IFAW dog rescue did not occur in Kuujjuaraapik
“I’ve never met this group before”

An animal welfare group recently rescued 36 stray dogs from a northern Quebec community — but it wasn’t Kuujjuaraapik and probably wasn’t in Nunavik. (PHOTO BY SARAH ROGERS)
The community of Kuujjuaraapik says it feels singled-out after a July 27 article in the National Post mistakenly targeted the village for its practice of shooting stray dogs as a way to control the local population.
The National Post was reported on the efforts of an animal rights group called the International Fund for Animal Welfare, which recently rescued 36 dogs from an unnamed village in northern Quebec that probably isn’t located in Nunavik.
The newspaper interviewed Pierre Roussel, a Kuujjjuaraapik municipal administrator, who admitted that stray dogs are sometimes culled when dogs pose as a threat to residents’ safety.
But Roussel says no one from IFAW visited his community— as far as he knows.
“I’ve never met this group before,” Roussel told Nunatsiaq News . “If they were here, they never contacted us or asked for assistance.”
Targeting Kuujjuaraapik for practicing dog culls is unfair, Roussel said, because it happens all over the North, where few communities have access to veterinary care.
The rescued dogs did not, in fact, come from Kuujjuaraapik — but IFAW chose not to name the community the dogs were taken from.
“We purposely didn’t name it so as not to stigmatize the community,” said IFAW’s Jan Hannah. “People tend to point their fingers at northern communities. Whereas we [in the South] have all the tools we need and we’re still unable to deal with the problem. Our shelters are full.”
The IFAW’s Northern Dogs project works in northern Quebec communities, below the 55th parallel, with the goal of helping communities manage their dog population by offering veterinary care, education and bylaw assistance, Hannah said.
When the IFAW heard of an organized cull in advance, they were able to travel to the village and remove 36 dogs, with the permission of community leaders.

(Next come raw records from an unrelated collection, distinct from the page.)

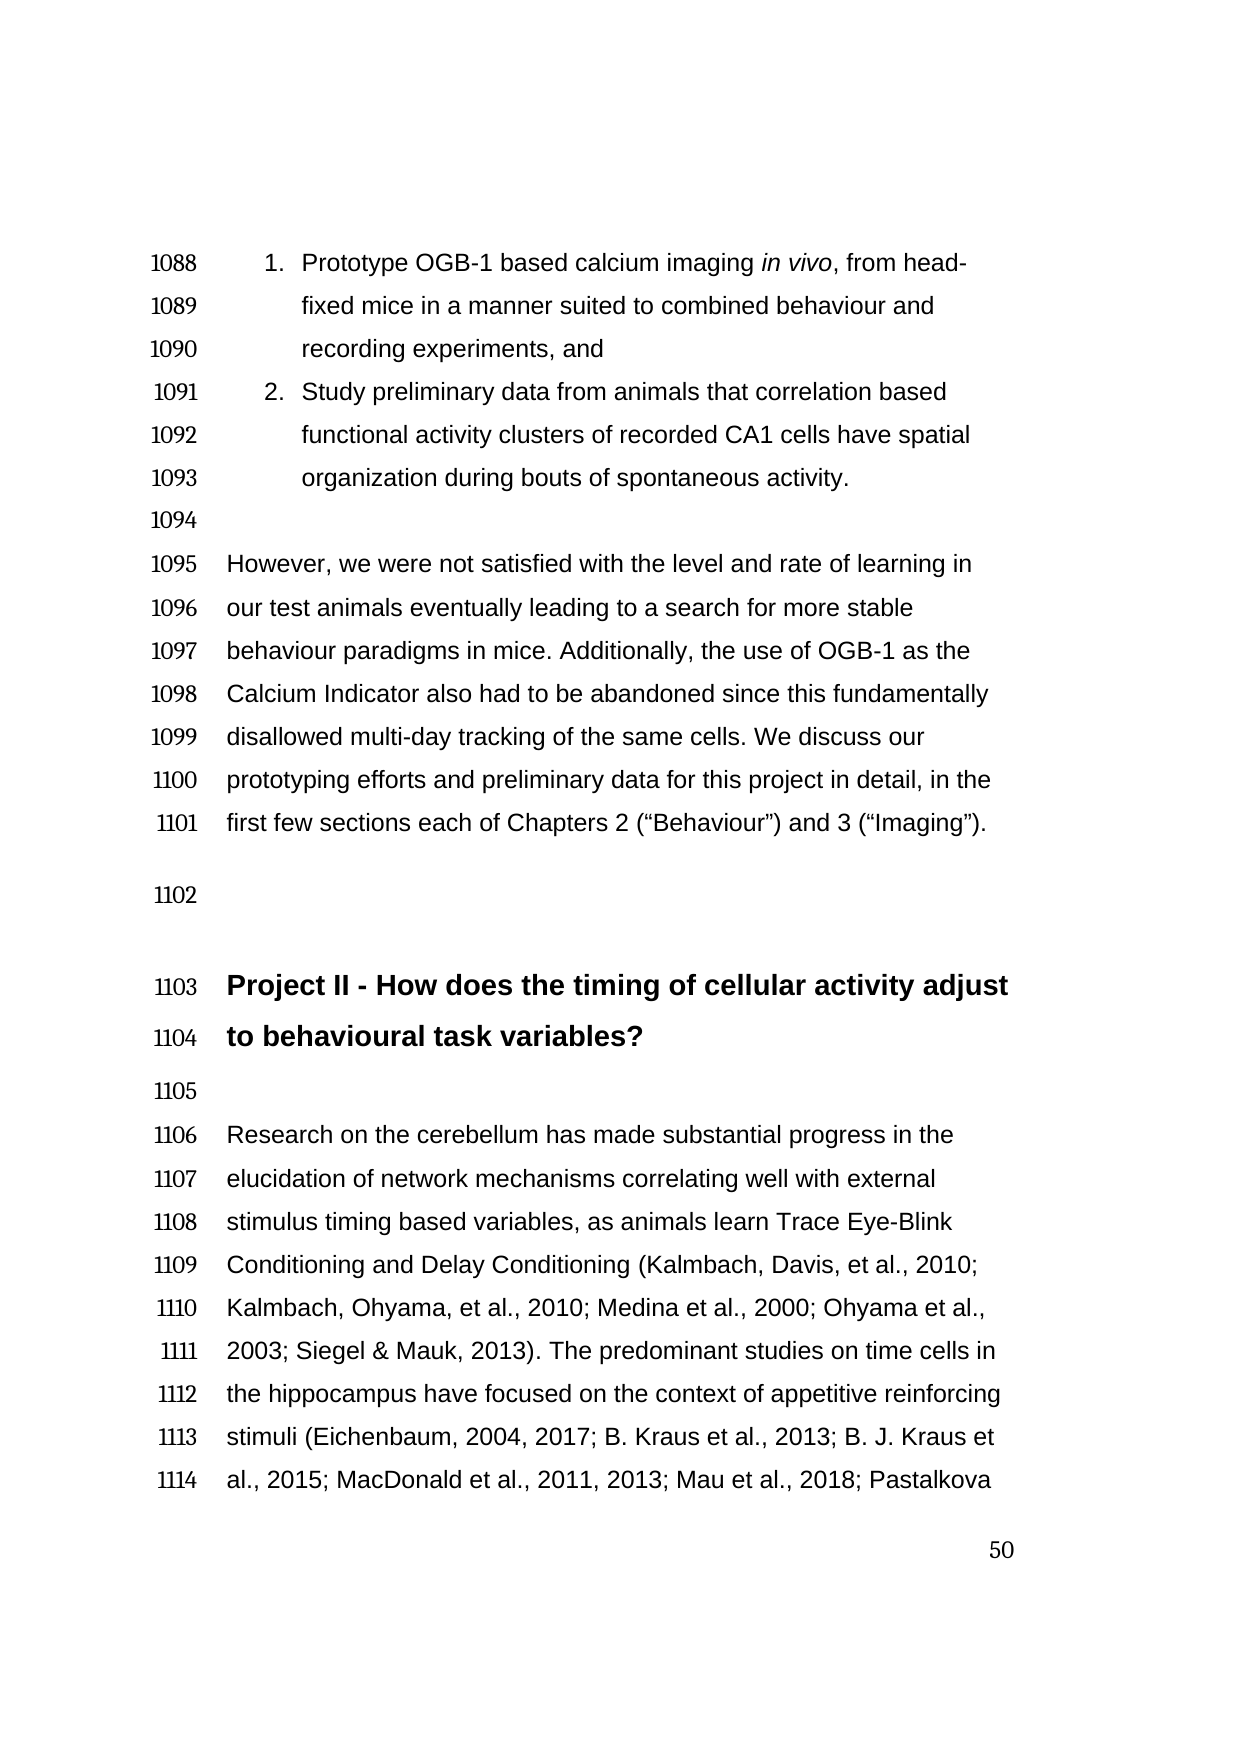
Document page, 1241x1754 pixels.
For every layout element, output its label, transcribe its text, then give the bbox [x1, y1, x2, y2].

list Prototype OGB-1 based calcium imaging in vivo, from head-fixed mice in a manner suited to combined behaviour and recording experiments, and [264, 248, 1014, 363]
list Study preliminary data from animals that correlation based functional activity clusters of recorded CA1 cells have spatial organization during bouts of spontaneous activity. [264, 377, 1014, 492]
text However, we were not satisfied with the level and rate of learning in our test animals eventually leading to a search for more stable behaviour paradigms in mice. Additionally, the use of OGB-1 as the Calcium Indicator also had to be abandoned since this fundamentally disallowed multi-day tracking of the same cells. We discuss our prototyping efforts and preliminary data for this project in detail, in the first few sections each of Chapters 2 (“Behaviour”) and 3 (“Imaging”). [226, 549, 1014, 837]
subtitle Project II - How does the timing of cellular activity adjust to behavioural task variables? [226, 968, 1014, 1052]
text Research on the cerebellum has made substantial progress in the elucidation of network mechanisms correlating well with external stimulus timing based variables, as animals learn Trace Eye-Blink Conditioning and Delay Conditioning (Kalmbach, Davis, et al., 2010; Kalmbach, Ohyama, et al., 2010; Medina et al., 2000; Ohyama et al., 2003; Siegel & Mauk, 2013)⁠. The predominant studies on time cells in the hippocampus have focused on the context of appetitive reinforcing stimuli (Eichenbaum, 2004, 2017; B. Kraus et al., 2013; B. J. Kraus et al., 2015; MacDonald et al., 2011, 2013; Mau et al., 2018; Pastalkova [226, 1120, 1014, 1494]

Those dogs were flown south to shelters in Ontario and the United States, where they will be put up for adoption.
Finding new homes for stray dogs is only a tiny part of the work IFAW does, Hannah said — and the most recent “rescue” was one of the largest the organization has ever done.
Hannah said IFAW prefers communities to come up with their own model for how they want to manage their dogs.
The cull can be humane, if done appropriately, she said,
This year in Kuujjuaraapik, Roussel said they’re paying to fly in a veterinarian this year to sterilize female dogs.
“We don’t take dogs away to be shot all the time,” he added. “We respond to calls when there is a safety issue.”
In Nunavik, a number of animal welfare groups have already teamed up to try and bring better veterinary care to the region’s 14 communities.
Nunavik’s Veterinary Public Health and Animal Health Support Project is an initiative of the University of Montreal’s veterinary program which, along with other animal welfare groups and regional partners, hope to bring a mobile vet clinic to the region by 2012.
The IFAW has been invited to join the Nunavik initiative, which Hannah said is so comprehensive that her group may decide to focus on other regions that lack support.